Extreme central banking is making the rich richer: Nordea

Bloomberg

The new global head of macro research at Nordea Bank AB says it’s now clear that the extreme monetary policies that followed the global financial crisis are making the rich richer and everyone else
more indebted.
Kristin Magnusson Bernard, who used to work with financial stability at the European Central Bank, says the lessons learned from cutting interest rates to historic lows mean policy makers may well look
to new tools to support economies in the future.
Though central bankers displayed “remarkable creativity” during the financial crisis, they could come up with “a few more” ideas, Bernard said in a phone interview.
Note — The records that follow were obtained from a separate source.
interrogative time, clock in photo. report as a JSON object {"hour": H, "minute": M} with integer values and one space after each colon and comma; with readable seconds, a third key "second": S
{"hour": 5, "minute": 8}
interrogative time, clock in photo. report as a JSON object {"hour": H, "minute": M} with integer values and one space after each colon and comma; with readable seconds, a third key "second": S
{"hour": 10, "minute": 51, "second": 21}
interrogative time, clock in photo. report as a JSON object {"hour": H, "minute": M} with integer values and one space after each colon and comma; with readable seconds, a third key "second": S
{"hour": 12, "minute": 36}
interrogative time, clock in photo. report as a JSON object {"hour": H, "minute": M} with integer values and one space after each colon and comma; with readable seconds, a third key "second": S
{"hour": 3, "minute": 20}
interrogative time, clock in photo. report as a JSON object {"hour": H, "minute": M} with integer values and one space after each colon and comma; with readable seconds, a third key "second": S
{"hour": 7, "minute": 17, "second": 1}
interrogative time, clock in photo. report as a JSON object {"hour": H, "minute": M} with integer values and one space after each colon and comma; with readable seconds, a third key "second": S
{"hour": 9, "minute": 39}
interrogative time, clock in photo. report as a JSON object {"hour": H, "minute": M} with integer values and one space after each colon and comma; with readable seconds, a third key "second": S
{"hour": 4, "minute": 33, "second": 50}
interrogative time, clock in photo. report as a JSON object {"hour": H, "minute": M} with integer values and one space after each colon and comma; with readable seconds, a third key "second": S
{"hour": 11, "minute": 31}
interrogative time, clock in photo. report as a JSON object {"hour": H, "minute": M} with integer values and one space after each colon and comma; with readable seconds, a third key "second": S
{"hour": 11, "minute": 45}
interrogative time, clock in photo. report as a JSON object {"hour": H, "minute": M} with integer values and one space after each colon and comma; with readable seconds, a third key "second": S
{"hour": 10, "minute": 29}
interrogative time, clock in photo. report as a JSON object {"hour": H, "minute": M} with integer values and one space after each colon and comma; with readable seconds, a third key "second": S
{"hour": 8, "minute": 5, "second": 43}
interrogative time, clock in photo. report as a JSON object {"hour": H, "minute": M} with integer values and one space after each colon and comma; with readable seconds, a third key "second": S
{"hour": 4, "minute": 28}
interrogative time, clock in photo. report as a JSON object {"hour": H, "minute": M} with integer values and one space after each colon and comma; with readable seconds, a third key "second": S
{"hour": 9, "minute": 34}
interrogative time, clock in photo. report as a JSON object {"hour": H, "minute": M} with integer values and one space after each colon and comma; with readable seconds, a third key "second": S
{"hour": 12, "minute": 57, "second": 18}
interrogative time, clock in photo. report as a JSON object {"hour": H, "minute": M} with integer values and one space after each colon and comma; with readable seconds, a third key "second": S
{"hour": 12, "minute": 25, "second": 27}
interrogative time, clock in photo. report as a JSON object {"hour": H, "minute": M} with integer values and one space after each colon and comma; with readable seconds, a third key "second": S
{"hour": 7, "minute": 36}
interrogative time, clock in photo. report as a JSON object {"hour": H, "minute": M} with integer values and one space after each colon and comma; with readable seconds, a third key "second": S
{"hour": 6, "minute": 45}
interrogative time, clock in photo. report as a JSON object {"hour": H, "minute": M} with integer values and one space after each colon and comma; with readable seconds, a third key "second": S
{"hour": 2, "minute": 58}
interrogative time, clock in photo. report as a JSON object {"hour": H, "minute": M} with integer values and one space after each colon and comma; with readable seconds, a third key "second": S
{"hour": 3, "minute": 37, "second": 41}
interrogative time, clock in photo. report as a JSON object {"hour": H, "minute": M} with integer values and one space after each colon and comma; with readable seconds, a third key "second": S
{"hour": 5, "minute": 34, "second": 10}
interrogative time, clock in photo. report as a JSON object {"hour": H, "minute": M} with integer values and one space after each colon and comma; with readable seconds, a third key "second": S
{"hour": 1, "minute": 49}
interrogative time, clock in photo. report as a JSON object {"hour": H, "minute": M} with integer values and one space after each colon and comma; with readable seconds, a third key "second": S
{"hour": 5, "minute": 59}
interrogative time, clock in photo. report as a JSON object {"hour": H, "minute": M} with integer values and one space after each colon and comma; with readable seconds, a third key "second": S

“Probably you could prop up the economies a bit more and probably you could keep the markets at a high, but what’s the price for that?” Bernard said. “You will have a lot of credit extensions to weaker households while you will have a lot of wealth gains for the rich, and at some stage that
discussion starts to bite.”
No corner of the world has had negative rates longer than the Nordic region, with Denmark standing out as the absolute record holder after first going below zero in 2012.
Coincidentally, income inequality has grown in Denmark, with the so-called Gini coefficient rising to 27.6 in 2017 from 26.5 percent in 2012. Gini coefficients measure income distribution across the economy — the lower the number, the greater the level of equality. Despite the increase, Denmark still boasts one of
the world’s highest levels of
income equality.
With extremely low interest interest rates, “you will have some households who benefit disproportionately from having a lot of financial assets, while others will be very, very exposed to credit bubbles,” Bernard said.
Another unintended consequence of extreme monetary stimulus has been the politicized dimension of the policy. “If you’re the only game in town, you enter into a political sphere, and the fact that you’re becoming such a political heavyweight will question your independence,” Bernard said. “Many of the central banks are mindful of being close to that border.”
She said concerns about uneven effects also apply to macro-prudential policies, such as counter-cyclical capital buffer requirements for banks.